▶ _WHAT THE TASK ASKS_
When copying the records below, keep every word as it is and drop the images.

▶ _SUPPLIED MATERIAL_

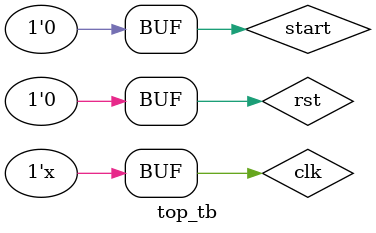
<source format=sv>


//    logic clk;
//    logic rst;
//    logic start;
    
//    // Outputs
//    logic signed [15:0] C [0:15][0:15];
//    logic done;

//    // Instantiate the DUT (Device Under Test)
//    strassen_matrix_mult uut (
//        .clk(clk),
//        .rst(rst),
//        .start(start),
//        .C(C),
//        .done(done)
//    );

//    // Clock generation
//    always begin
//        #5 clk = ~clk; // Generate a 10ns period clock
//    end

//    initial begin
//        // Initialize inputs
//        clk = 0;
//        rst = 1;
//        start = 0;

//        // Apply reset
//        #20;
//        rst = 0;
//        start = 1;
        
//        #10
//        start = 0;

//        // Wait for operation to complete
////        wait (done);

//        // Stop the simulation after completion
////        #20;
////        $display("Matrix Multiplication Completed");
////        $finish;
//    end

//endmodule



`timescale 1ns / 1ps
module top_tb;
    // Inputs
    logic clk;
    logic rst;
    logic start;
    
    // Outputs
    logic [4095:0] C;  // 16*16*16 = 4096 bits (256 elements * 16 bits each)
    logic done;
    
    // Instantiate the DUT (Device Under Test)
    top uut (
        .clk(clk),
        .rst(rst),
        .start(start),
        .C(C),
        .done(done)
    );
    
    // Clock generation
    always begin
        #5 clk = ~clk; // Generate a 10ns period clock
    end
    
    // Variables for result display
    int i, j;
//    logic signed [15:0] C_2D [0:15][0:15];
    
    // Function to convert wide bus to 2D array for display
//    task extract_matrix();
//        for (i = 0; i < 16; i++) begin
//            for (j = 0; j < 16; j++) begin
//                C_2D[i][j] = C[(i*16+j)*16 +: 16];
//            end
//        end
//    endtask
    
    initial begin
        // Initialize inputs
        clk = 0;
        rst = 1;
        start = 0;
        
        // Apply reset
        #2000;
        rst = 0;
        start = 1;
        
        #1000
        start = 0;
        
        // Wait for operation to complete
//        wait (done);
        
//        // Extract and display the results
//        extract_matrix();
//        $display("Matrix Multiplication Results:");
//        for (i = 0; i < 16; i++) begin
//            for (j = 0; j < 16; j++) begin
//                $write("%6d ", C_2D[i][j]);
//            end
//            $display("");
//        end
        
//        // Stop the simulation after displaying results
//        #20;
//        $display("Matrix Multiplication Completed");
//        $finish;
    end
    
//    // Optional: Add a timeout to prevent infinite simulation
//    initial begin
//        #100000; // 100 microseconds timeout
//        $display("Simulation timeout - done signal not asserted");
//        $finish;
//    end
    
//    // Optional: Generate VCD file for waveform viewing
//    initial begin
//        $dumpfile("top_strassen.vcd");
//        $dumpvars(0, top_tb);
//    end
endmodule

</source>
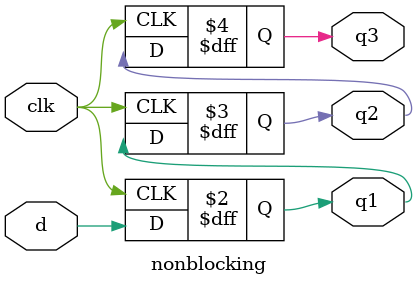
<source format=sv>
module nonblocking (input logic clk, d, output logic q1, q2, q3);
    always @(posedge clk) begin
        q1 <= d;
        q2 <= q1;
        q3 <= q2;
    end 
endmodule


</source>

▶ _SOLUTION FOR THIS TASK_
<source format=sv>


//    logic clk;
//    logic rst;
//    logic start;
    
//    // Outputs
//    logic signed [15:0] C [0:15][0:15];
//    logic done;

//    // Instantiate the DUT (Device Under Test)
//    strassen_matrix_mult uut (
//        .clk(clk),
//        .rst(rst),
//        .start(start),
//        .C(C),
//        .done(done)
//    );

//    // Clock generation
//    always begin
//        #5 clk = ~clk; // Generate a 10ns period clock
//    end

//    initial begin
//        // Initialize inputs
//        clk = 0;
//        rst = 1;
//        start = 0;

//        // Apply reset
//        #20;
//        rst = 0;
//        start = 1;
        
//        #10
//        start = 0;

//        // Wait for operation to complete
////        wait (done);

//        // Stop the simulation after completion
////        #20;
////        $display("Matrix Multiplication Completed");
////        $finish;
//    end

//endmodule



`timescale 1ns / 1ps
module top_tb;
    // Inputs
    logic clk;
    logic rst;
    logic start;
    
    // Outputs
    logic [4095:0] C;  // 16*16*16 = 4096 bits (256 elements * 16 bits each)
    logic done;
    
    // Instantiate the DUT (Device Under Test)
    top uut (
        .clk(clk),
        .rst(rst),
        .start(start),
        .C(C),
        .done(done)
    );
    
    // Clock generation
    always begin
        #5 clk = ~clk; // Generate a 10ns period clock
    end
    
    // Variables for result display
    int i, j;
//    logic signed [15:0] C_2D [0:15][0:15];
    
    // Function to convert wide bus to 2D array for display
//    task extract_matrix();
//        for (i = 0; i < 16; i++) begin
//            for (j = 0; j < 16; j++) begin
//                C_2D[i][j] = C[(i*16+j)*16 +: 16];
//            end
//        end
//    endtask
    
    initial begin
        // Initialize inputs
        clk = 0;
        rst = 1;
        start = 0;
        
        // Apply reset
        #2000;
        rst = 0;
        start = 1;
        
        #1000
        start = 0;
        
        // Wait for operation to complete
//        wait (done);
        
//        // Extract and display the results
//        extract_matrix();
//        $display("Matrix Multiplication Results:");
//        for (i = 0; i < 16; i++) begin
//            for (j = 0; j < 16; j++) begin
//                $write("%6d ", C_2D[i][j]);
//            end
//            $display("");
//        end
        
//        // Stop the simulation after displaying results
//        #20;
//        $display("Matrix Multiplication Completed");
//        $finish;
    end
    
//    // Optional: Add a timeout to prevent infinite simulation
//    initial begin
//        #100000; // 100 microseconds timeout
//        $display("Simulation timeout - done signal not asserted");
//        $finish;
//    end
    
//    // Optional: Generate VCD file for waveform viewing
//    initial begin
//        $dumpfile("top_strassen.vcd");
//        $dumpvars(0, top_tb);
//    end
endmodule

</source>
<source format=sv>
module nonblocking (input logic clk, d, output logic q1, q2, q3);
    always @(posedge clk) begin
        q1 <= d;
        q2 <= q1;
        q3 <= q2;
    end 
endmodule


</source>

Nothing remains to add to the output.